Pick every line from the data below that contains the string "Failure" and copy it.

Start of Extracted records

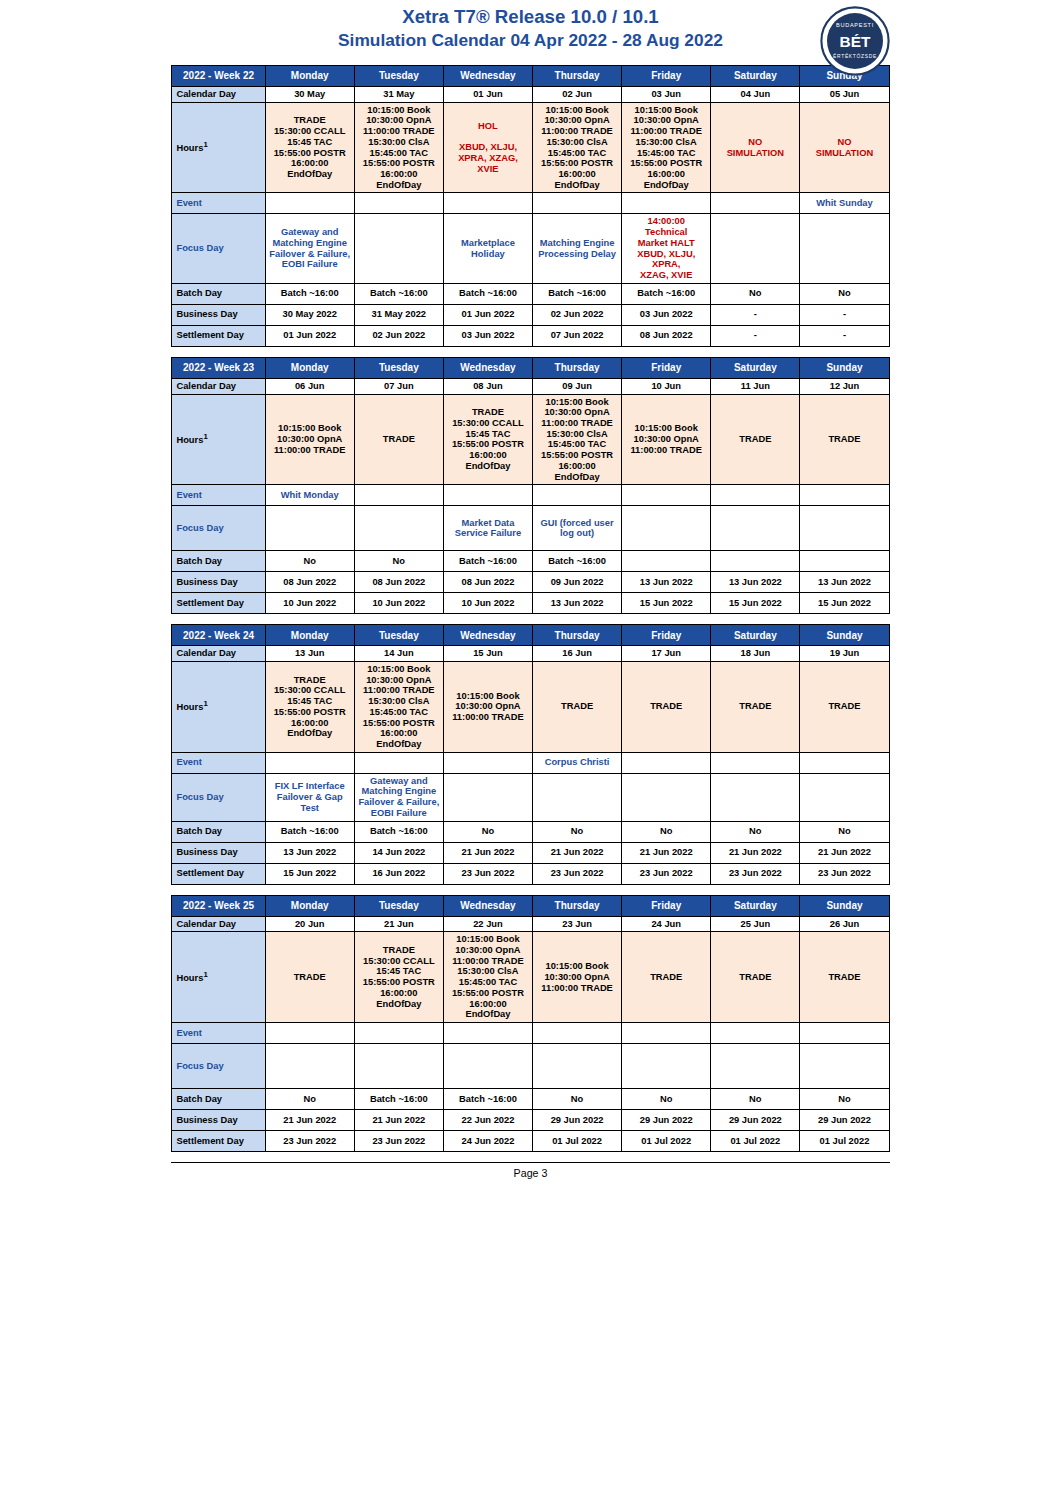BUDAPESTI BÉT ÉRTÉKTŐZSDE
Xetra T7® Release 10.0 / 10.1
Simulation Calendar 04 Apr 2022 - 28 Aug 2022
| 2022 - Week 22 | Monday | Tuesday | Wednesday | Thursday | Friday | Saturday | Sunday |
| --- | --- | --- | --- | --- | --- | --- | --- |
| Calendar Day | 30 May | 31 May | 01 Jun | 02 Jun | 03 Jun | 04 Jun | 05 Jun |
| Hours 1 | TRADE 15:30:00 CCALL 15:45 TAC 15:55:00 POSTR 16:00:00 EndOfDay | 10:15:00 Book 10:30:00 OpnA 11:00:00 TRADE 15:30:00 ClsA 15:45:00 TAC 15:55:00 POSTR 16:00:00 EndOfDay | HOL XBUD, XLJU, XPRA, XZAG, XVIE | 10:15:00 Book 10:30:00 OpnA 11:00:00 TRADE 15:30:00 ClsA 15:45:00 TAC 15:55:00 POSTR 16:00:00 EndOfDay | 10:15:00 Book 10:30:00 OpnA 11:00:00 TRADE 15:30:00 ClsA 15:45:00 TAC 15:55:00 POSTR 16:00:00 EndOfDay | NO SIMULATION | NO SIMULATION |
| Event | | | | | | | Whit Sunday |
| Focus Day | Gateway and Matching Engine Failover & Failure, EOBI Failure | | Marketplace Holiday | Matching Engine Processing Delay | 14:00:00 Technical Market HALT XBUD, XLJU, XPRA, XZAG, XVIE | | |
| Batch Day | Batch ~16:00 | Batch ~16:00 | Batch ~16:00 | Batch ~16:00 | Batch ~16:00 | No | No |
| Business Day | 30 May 2022 | 31 May 2022 | 01 Jun 2022 | 02 Jun 2022 | 03 Jun 2022 | - | - |
| Settlement Day | 01 Jun 2022 | 02 Jun 2022 | 03 Jun 2022 | 07 Jun 2022 | 08 Jun 2022 | - | - |
| 2022 - Week 23 | Monday | Tuesday | Wednesday | Thursday | Friday | Saturday | Sunday |
| --- | --- | --- | --- | --- | --- | --- | --- |
| Calendar Day | 06 Jun | 07 Jun | 08 Jun | 09 Jun | 10 Jun | 11 Jun | 12 Jun |
| Hours 1 | 10:15:00 Book 10:30:00 OpnA 11:00:00 TRADE | TRADE | TRADE 15:30:00 CCALL 15:45 TAC 15:55:00 POSTR 16:00:00 EndOfDay | 10:15:00 Book 10:30:00 OpnA 11:00:00 TRADE 15:30:00 ClsA 15:45:00 TAC 15:55:00 POSTR 16:00:00 EndOfDay | 10:15:00 Book 10:30:00 OpnA 11:00:00 TRADE | TRADE | TRADE |
| Event | Whit Monday | | | | | | |
| Focus Day | | | Market Data Service Failure | GUI (forced user log out) | | | |
| Batch Day | No | No | Batch ~16:00 | Batch ~16:00 | | | |
| Business Day | 08 Jun 2022 | 08 Jun 2022 | 08 Jun 2022 | 09 Jun 2022 | 13 Jun 2022 | 13 Jun 2022 | 13 Jun 2022 |
| Settlement Day | 10 Jun 2022 | 10 Jun 2022 | 10 Jun 2022 | 13 Jun 2022 | 15 Jun 2022 | 15 Jun 2022 | 15 Jun 2022 |
| 2022 - Week 24 | Monday | Tuesday | Wednesday | Thursday | Friday | Saturday | Sunday |
| --- | --- | --- | --- | --- | --- | --- | --- |
| Calendar Day | 13 Jun | 14 Jun | 15 Jun | 16 Jun | 17 Jun | 18 Jun | 19 Jun |
| Hours 1 | TRADE 15:30:00 CCALL 15:45 TAC 15:55:00 POSTR 16:00:00 EndOfDay | 10:15:00 Book 10:30:00 OpnA 11:00:00 TRADE 15:30:00 ClsA 15:45:00 TAC 15:55:00 POSTR 16:00:00 EndOfDay | 10:15:00 Book 10:30:00 OpnA 11:00:00 TRADE | TRADE | TRADE | TRADE | TRADE |
| Event | | | | Corpus Christi | | | |
| Focus Day | FIX LF Interface Failover & Gap Test | Gateway and Matching Engine Failover & Failure, EOBI Failure | | | | | |
| Batch Day | Batch ~16:00 | Batch ~16:00 | No | No | No | No | No |
| Business Day | 13 Jun 2022 | 14 Jun 2022 | 21 Jun 2022 | 21 Jun 2022 | 21 Jun 2022 | 21 Jun 2022 | 21 Jun 2022 |
| Settlement Day | 15 Jun 2022 | 16 Jun 2022 | 23 Jun 2022 | 23 Jun 2022 | 23 Jun 2022 | 23 Jun 2022 | 23 Jun 2022 |
| 2022 - Week 25 | Monday | Tuesday | Wednesday | Thursday | Friday | Saturday | Sunday |
| --- | --- | --- | --- | --- | --- | --- | --- |
| Calendar Day | 20 Jun | 21 Jun | 22 Jun | 23 Jun | 24 Jun | 25 Jun | 26 Jun |
| Hours 1 | TRADE | TRADE 15:30:00 CCALL 15:45 TAC 15:55:00 POSTR 16:00:00 EndOfDay | 10:15:00 Book 10:30:00 OpnA 11:00:00 TRADE 15:30:00 ClsA 15:45:00 TAC 15:55:00 POSTR 16:00:00 EndOfDay | 10:15:00 Book 10:30:00 OpnA 11:00:00 TRADE | TRADE | TRADE | TRADE |
| Event | | | | | | | |
| Focus Day | | | | | | | |
| Batch Day | No | Batch ~16:00 | Batch ~16:00 | No | No | No | No |
| Business Day | 21 Jun 2022 | 21 Jun 2022 | 22 Jun 2022 | 29 Jun 2022 | 29 Jun 2022 | 29 Jun 2022 | 29 Jun 2022 |
| Settlement Day | 23 Jun 2022 | 23 Jun 2022 | 24 Jun 2022 | 01 Jul 2022 | 01 Jul 2022 | 01 Jul 2022 | 01 Jul 2022 |
Page 3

End of Extracted records

Answer space.
| Focus Day | Gateway and Matching Engine Failover & Failure, EOBI Failure | | Marketplace Holiday | Matching Engine Processing Delay | 14:00:00 Technical Market HALT XBUD, XLJU, XPRA, XZAG, XVIE | | |
| Focus Day | | | Market Data Service Failure | GUI (forced user log out) | | | |
| Focus Day | FIX LF Interface Failover & Gap Test | Gateway and Matching Engine Failover & Failure, EOBI Failure | | | | | |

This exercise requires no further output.